Il tuo ultimo disco solista ‘Shitting Bricks’ è del 2015. Pensi di pubblicare un giorno del nuovo materiale inedito?
“Si, ho della roba pronta, ma durante il COVID mi si è rotto il computer con su tutte le registrazioni, quindi abbiamo dovuto ordinarne uno nuovo in Inghilterra ma con la storia della Brexit ci sono voluti due mesi prima di riceverlo. Poi una volta che mi arriva e lo apro vedo che è rotto e questo ha rallentato ancora un po’ le cose. A questo punto ho iniziato a lavorare per mettere su una nuova band e poter iniziare a registrare il mio nuovo disco. Ora siamo in tour, quando torneremo a casa qualcosa faremo…”

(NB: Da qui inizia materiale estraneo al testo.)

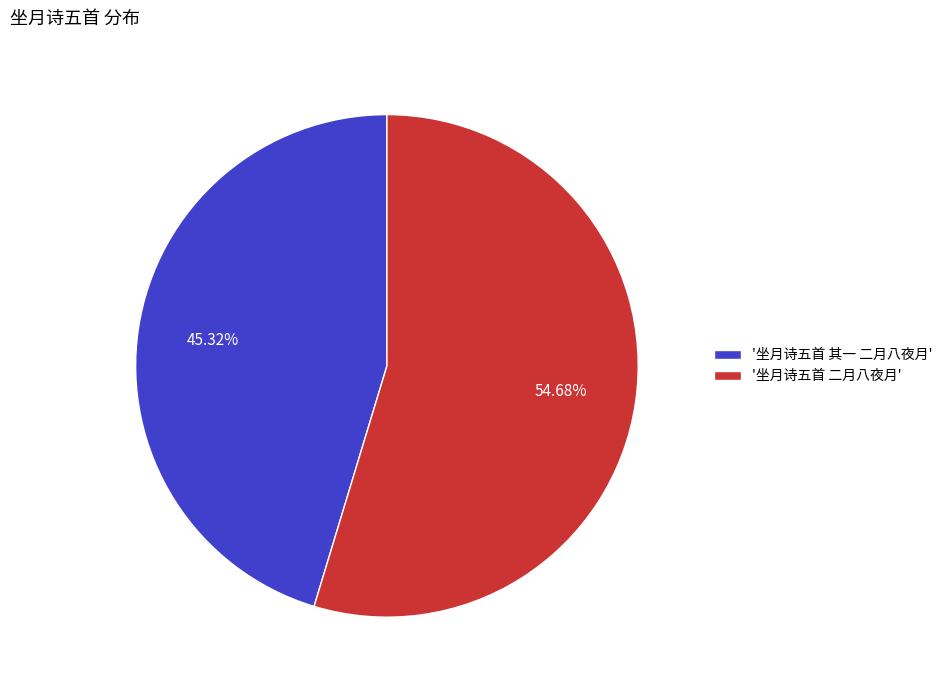

Which slice represents more than half of the pie?

'坐月诗五首 二月八夜月'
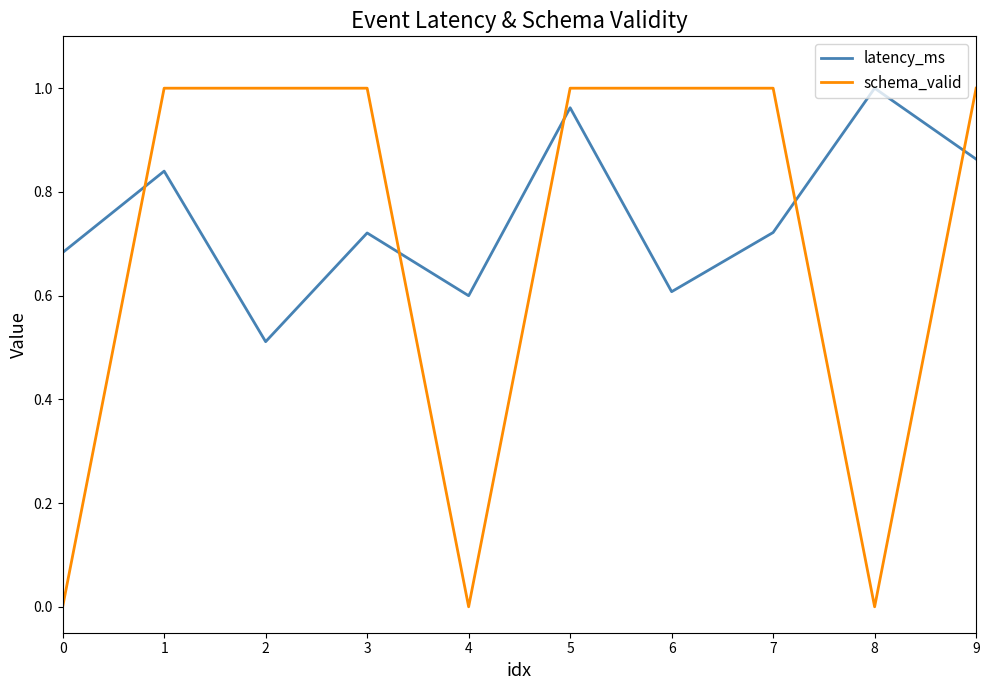

Where do schema_valid and latency_ms first cross each other?

0 and 1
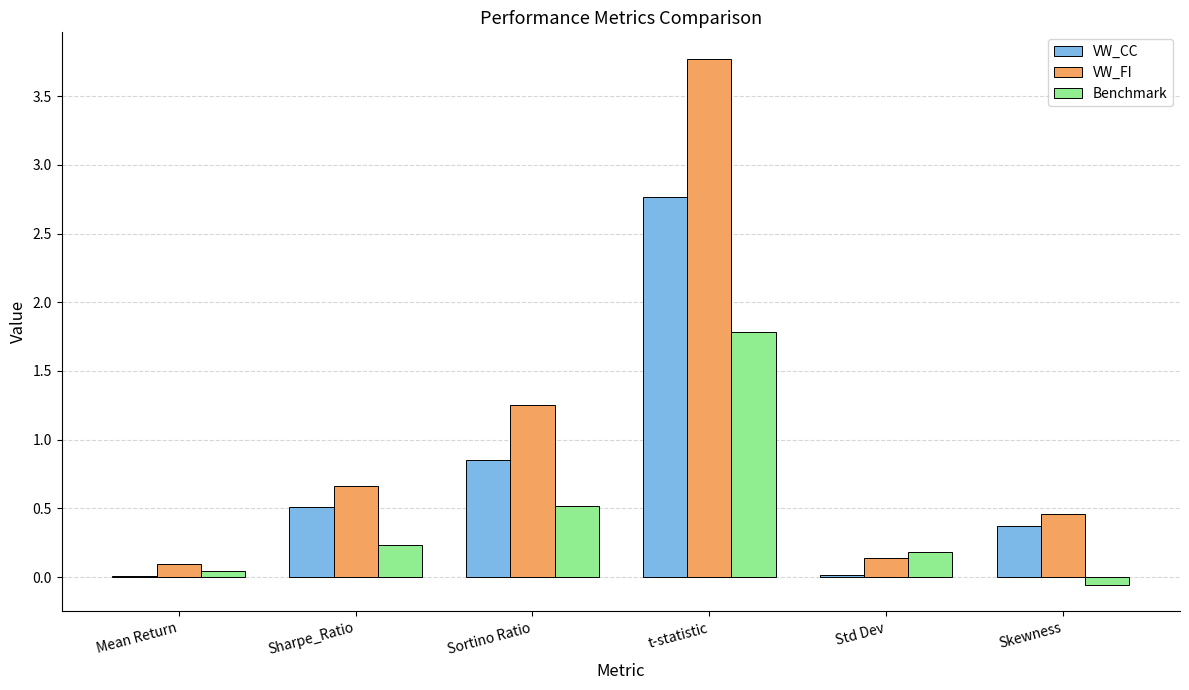

Between Sortino Ratio and t-statistic, which series saw the biggest shift?

VW_FI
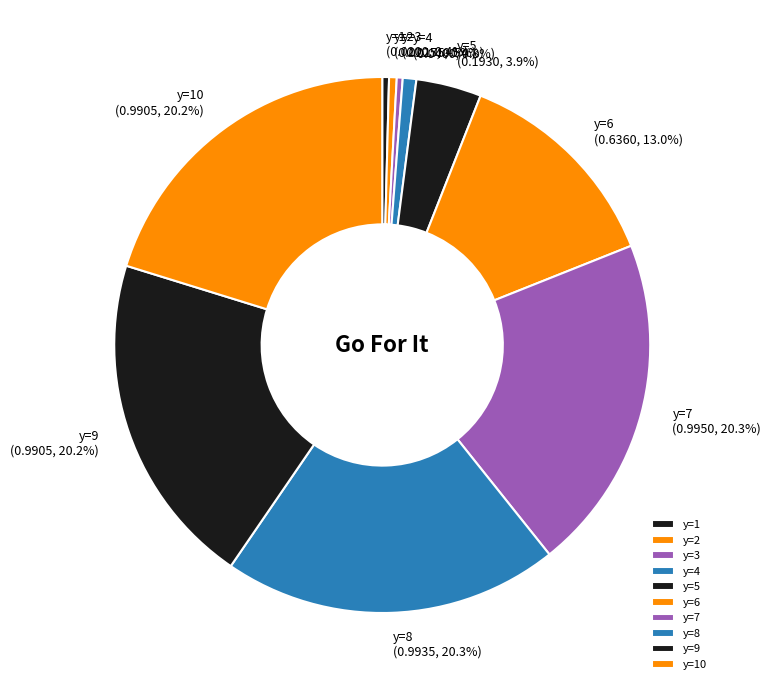

Count the number of slices in the pie.

10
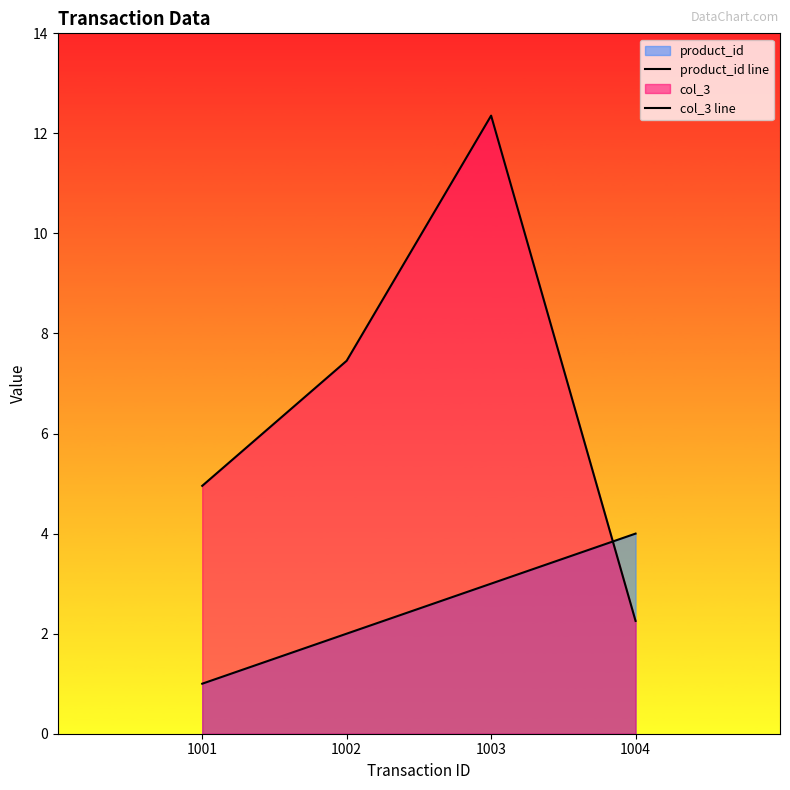

Reading right to left, transcribe all the data shown in this chart.

product_id line: 1004=4.0	1003=3.0	1002=2.0	1001=1.0
col_3 line: 1004=2.3	1003=12.4	1002=7.5	1001=5.0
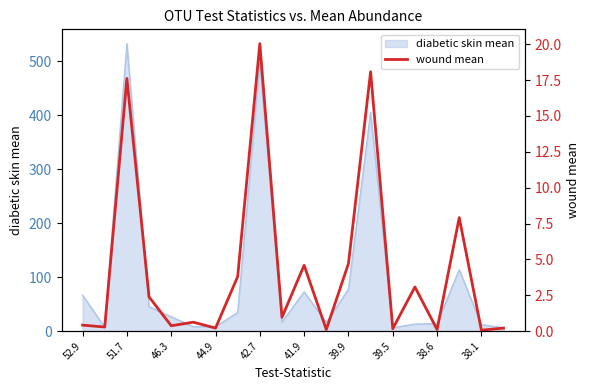

Is it true that diabetic skin mean equals 26.5 at 46.3?

True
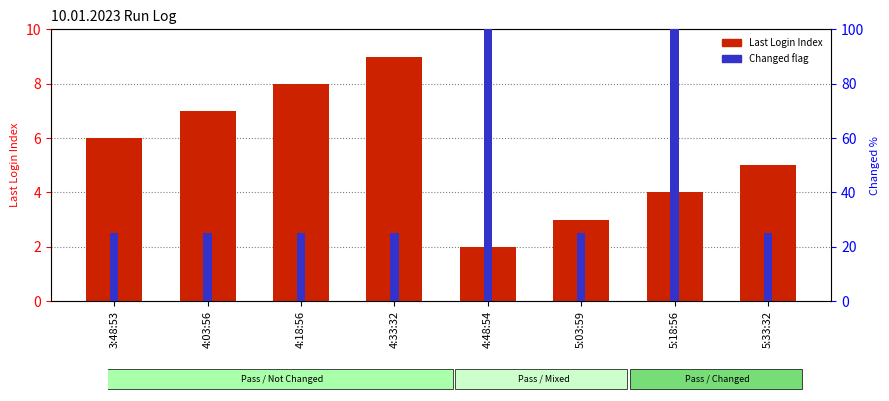

How many distinct data groups are displayed?

2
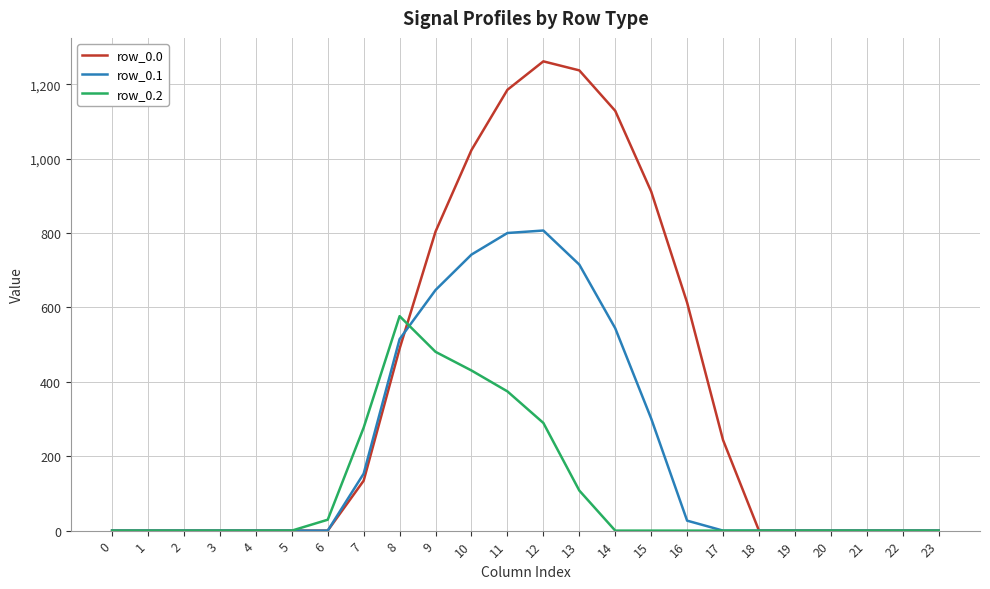

What is the difference between the second highest and minimum values in the row_0.1 series?

800.2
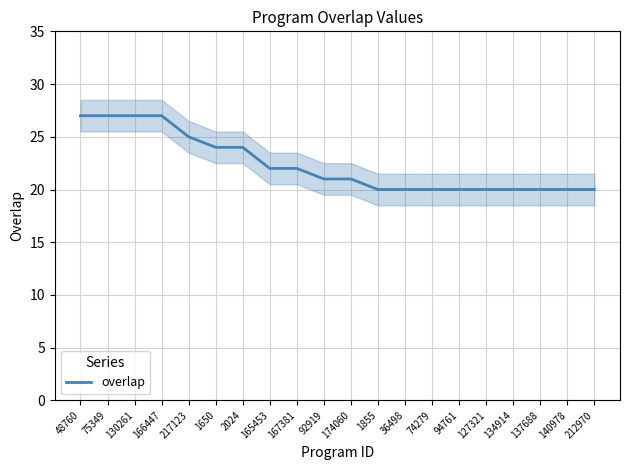

Reading left to right, list all the values displayed in this chart.

27	27	27	27	25	24	24	22	22	21	21	20	20	20	20	20	20	20	20	20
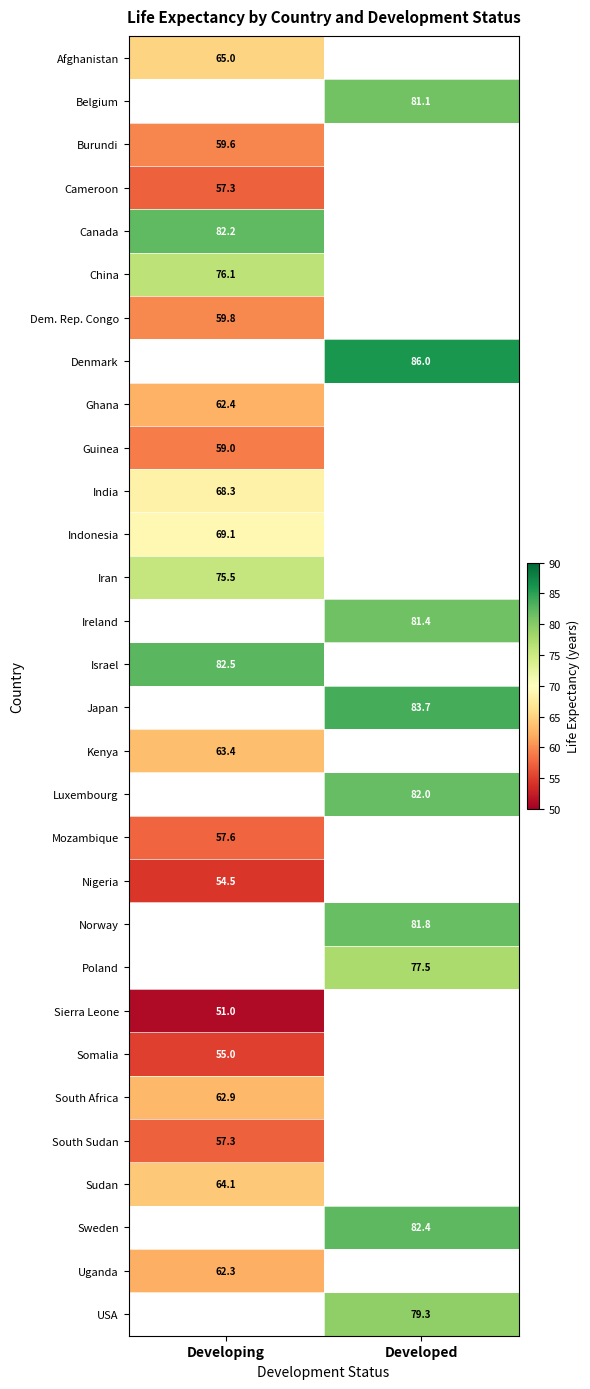

The Afghanistan series shows 18.7 at Developing. True or false?

False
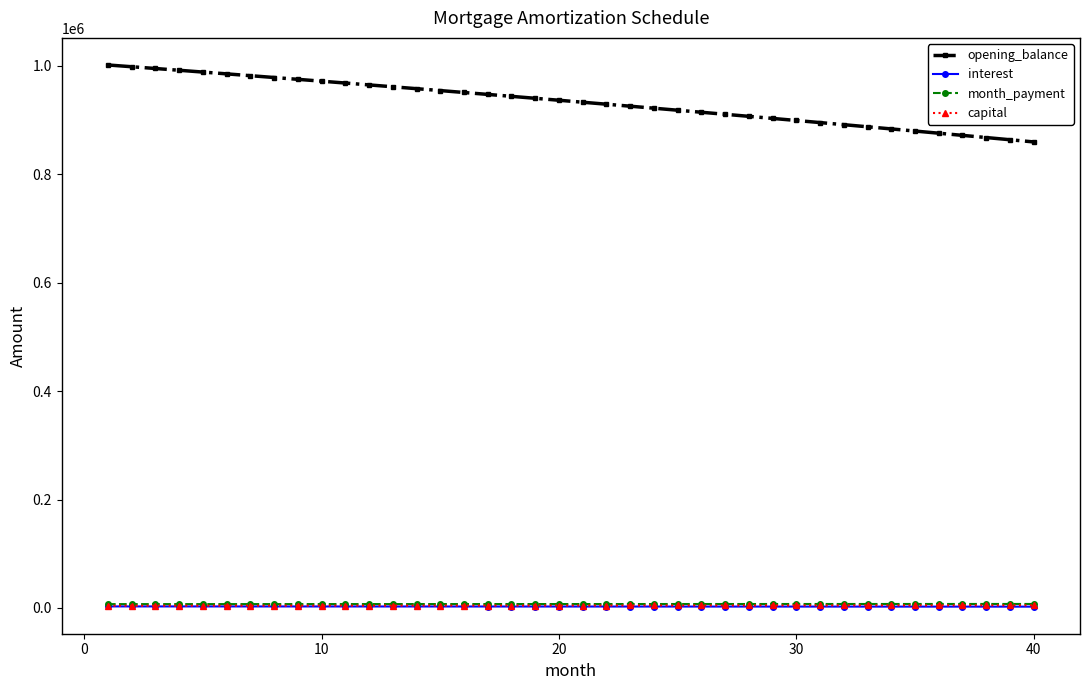

What is the minimum value for opening_balance?

859131.8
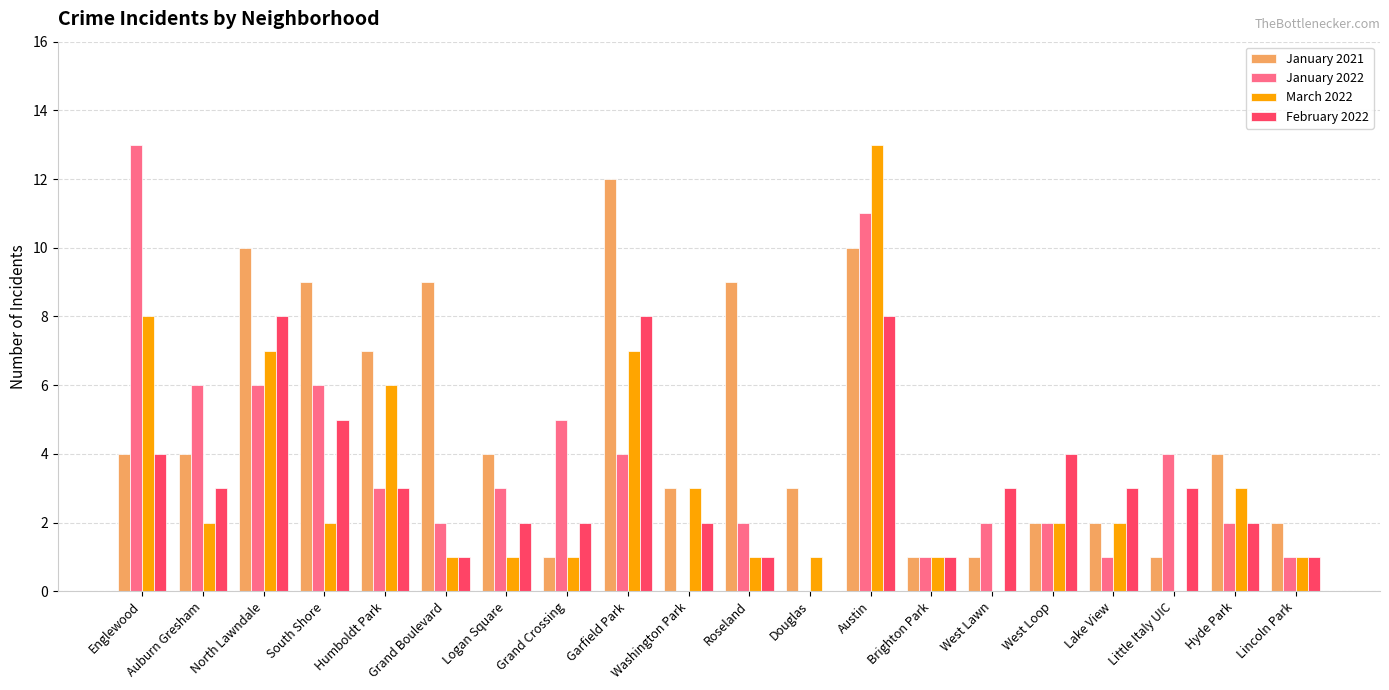

The March 2022 series shows 4 at North Lawndale. True or false?

False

Molte delle persone venute qui per vederti ti considerano un’icona della scena hard rock losangeliana degli anni ’80…
“No, sono solo io, non sono un’icona. Vedi amico mio? Io sono cresciuto con Eddie Van Halen, e anche lui non si è mai considerato un mito della chitarra o un’icona. Gli altri là fuori possono pensare cosa vogliono, Ma io sono tutt’altro che un’icona. Sono Chris Holmes e basta”.